The new spire was rebuilt from Viollet-le-Duc’s 19th-century design using oak salvaged from French forests specifically for the purpose. The exterior flying buttresses and the west facade’s twin towers are largely unchanged from before. What you’re seeing is an 860-year-old building that has survived revolution, two world wars, and now a major structural fire, each time requiring substantial repair.
Visiting in 2025-2026
Timed-entry tickets are required. Book through the official Notre-Dame de Paris website before arriving in the city, not at the door. Demand is extremely high in 2025 and 2026. Book at least two weeks ahead for summer visits.

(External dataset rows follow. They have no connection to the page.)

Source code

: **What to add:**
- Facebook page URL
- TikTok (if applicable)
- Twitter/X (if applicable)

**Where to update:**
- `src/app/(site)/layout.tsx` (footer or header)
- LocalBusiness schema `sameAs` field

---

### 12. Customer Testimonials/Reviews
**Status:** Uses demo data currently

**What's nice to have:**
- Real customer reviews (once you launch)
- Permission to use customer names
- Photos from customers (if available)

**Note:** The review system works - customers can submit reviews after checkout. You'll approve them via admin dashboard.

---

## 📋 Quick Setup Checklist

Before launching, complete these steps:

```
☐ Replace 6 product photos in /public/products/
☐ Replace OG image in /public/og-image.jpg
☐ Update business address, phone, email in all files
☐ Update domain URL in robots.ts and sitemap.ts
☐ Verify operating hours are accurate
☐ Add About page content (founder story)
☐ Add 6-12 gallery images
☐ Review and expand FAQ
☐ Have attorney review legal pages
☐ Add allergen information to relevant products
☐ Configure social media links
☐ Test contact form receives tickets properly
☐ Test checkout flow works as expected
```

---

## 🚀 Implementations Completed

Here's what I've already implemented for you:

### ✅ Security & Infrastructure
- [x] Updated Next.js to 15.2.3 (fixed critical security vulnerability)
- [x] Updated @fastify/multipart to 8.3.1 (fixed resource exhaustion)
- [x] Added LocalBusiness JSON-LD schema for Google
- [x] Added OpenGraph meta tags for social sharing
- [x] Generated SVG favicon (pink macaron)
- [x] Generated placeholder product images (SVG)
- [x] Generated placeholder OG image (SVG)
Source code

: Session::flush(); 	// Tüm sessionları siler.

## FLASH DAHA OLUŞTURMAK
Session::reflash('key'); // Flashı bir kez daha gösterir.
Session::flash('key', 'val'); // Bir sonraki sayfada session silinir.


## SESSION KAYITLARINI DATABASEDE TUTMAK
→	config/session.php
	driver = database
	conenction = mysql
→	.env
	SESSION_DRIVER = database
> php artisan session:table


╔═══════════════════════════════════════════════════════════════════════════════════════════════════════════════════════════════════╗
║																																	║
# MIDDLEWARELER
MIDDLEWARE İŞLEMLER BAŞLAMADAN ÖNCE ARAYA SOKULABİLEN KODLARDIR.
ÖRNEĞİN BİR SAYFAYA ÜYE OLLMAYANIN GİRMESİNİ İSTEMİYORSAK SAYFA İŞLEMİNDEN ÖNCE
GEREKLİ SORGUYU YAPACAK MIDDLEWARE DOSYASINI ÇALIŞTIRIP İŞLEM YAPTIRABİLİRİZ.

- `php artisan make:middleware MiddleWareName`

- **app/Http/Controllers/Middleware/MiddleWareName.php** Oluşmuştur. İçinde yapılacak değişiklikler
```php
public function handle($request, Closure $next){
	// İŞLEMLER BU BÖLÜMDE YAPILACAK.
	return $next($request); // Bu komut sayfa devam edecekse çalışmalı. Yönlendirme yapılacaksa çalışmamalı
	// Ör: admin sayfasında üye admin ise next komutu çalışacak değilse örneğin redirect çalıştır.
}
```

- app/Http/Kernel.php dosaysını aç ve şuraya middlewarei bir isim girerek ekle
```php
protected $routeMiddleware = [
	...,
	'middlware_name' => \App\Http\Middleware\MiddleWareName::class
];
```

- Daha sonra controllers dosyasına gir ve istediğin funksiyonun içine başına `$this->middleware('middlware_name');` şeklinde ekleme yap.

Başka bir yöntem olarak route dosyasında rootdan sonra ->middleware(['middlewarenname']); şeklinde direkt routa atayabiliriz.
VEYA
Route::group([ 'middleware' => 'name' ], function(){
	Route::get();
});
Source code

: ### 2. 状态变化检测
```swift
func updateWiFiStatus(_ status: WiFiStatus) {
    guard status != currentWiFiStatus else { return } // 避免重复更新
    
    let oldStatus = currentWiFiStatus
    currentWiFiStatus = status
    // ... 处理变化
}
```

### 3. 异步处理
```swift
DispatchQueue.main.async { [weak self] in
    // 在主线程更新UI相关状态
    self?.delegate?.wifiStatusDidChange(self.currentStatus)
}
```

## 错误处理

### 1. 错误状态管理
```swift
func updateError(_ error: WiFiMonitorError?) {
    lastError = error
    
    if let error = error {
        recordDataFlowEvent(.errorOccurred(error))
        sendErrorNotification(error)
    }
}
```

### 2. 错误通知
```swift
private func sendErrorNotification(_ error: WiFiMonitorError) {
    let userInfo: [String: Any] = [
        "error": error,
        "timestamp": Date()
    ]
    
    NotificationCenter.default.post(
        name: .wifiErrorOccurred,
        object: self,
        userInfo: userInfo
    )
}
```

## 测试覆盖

The cathedral is a working church; if a service is in progress, tourist access may be restricted to the back third of the nave. Photography without flash is permitted. The Treasury holds the Crown of Thorns and other relics, accessible for a small separate fee.
The Île de la Cité
The island on which the cathedral sits is one of the original settlements of Paris, and the medieval street pattern survives around it. Sainte-Chapelle, five minutes west inside the Palais de Justice complex, has arguably the finest Gothic stained glass in existence: 15 windows covering nearly 600 square metres, built in 1248 for relics brought back from the Crusades. It receives far fewer visitors than Notre Dame and is genuinely breathtaking. Combined tickets with Notre Dame are available through the official websites.
The Conciergerie, in the same complex, was the prison where Marie Antoinette and hundreds of others were held before execution during the Revolution. The cells are preserved and the exhibitions are good.
Getting There
Metro Lines 4 (Cité station) or RER Line C (Saint-Michel Notre-Dame) puts you three minutes from the cathedral. Line 4 is faster from the Marais or Saint-Germain. Walking from the Louvre takes about 20 minutes along the Seine.
Where to Eat
The restaurants on the island itself cater almost exclusively to tourists. Cross to the Left Bank to Saint-Germain: Le Comptoir du Relais on Carrefour de l’Odéon is a proper brasserie with good steak frites. Breizh Café on Rue de l’Odéon does Breton buckwheat galettes with good ingredients at around €15 per main. Cafes on the side streets off Rue Saint-Jacques are considerably cheaper than anything facing the cathedral.
Practical Notes
Late September through November is better for Notre Dame than the July-August peak: cooler, fewer tourist buses, and the interior light is good. Pickpocketing is active around the Cité Metro station and the riverside approach; keep bags closed.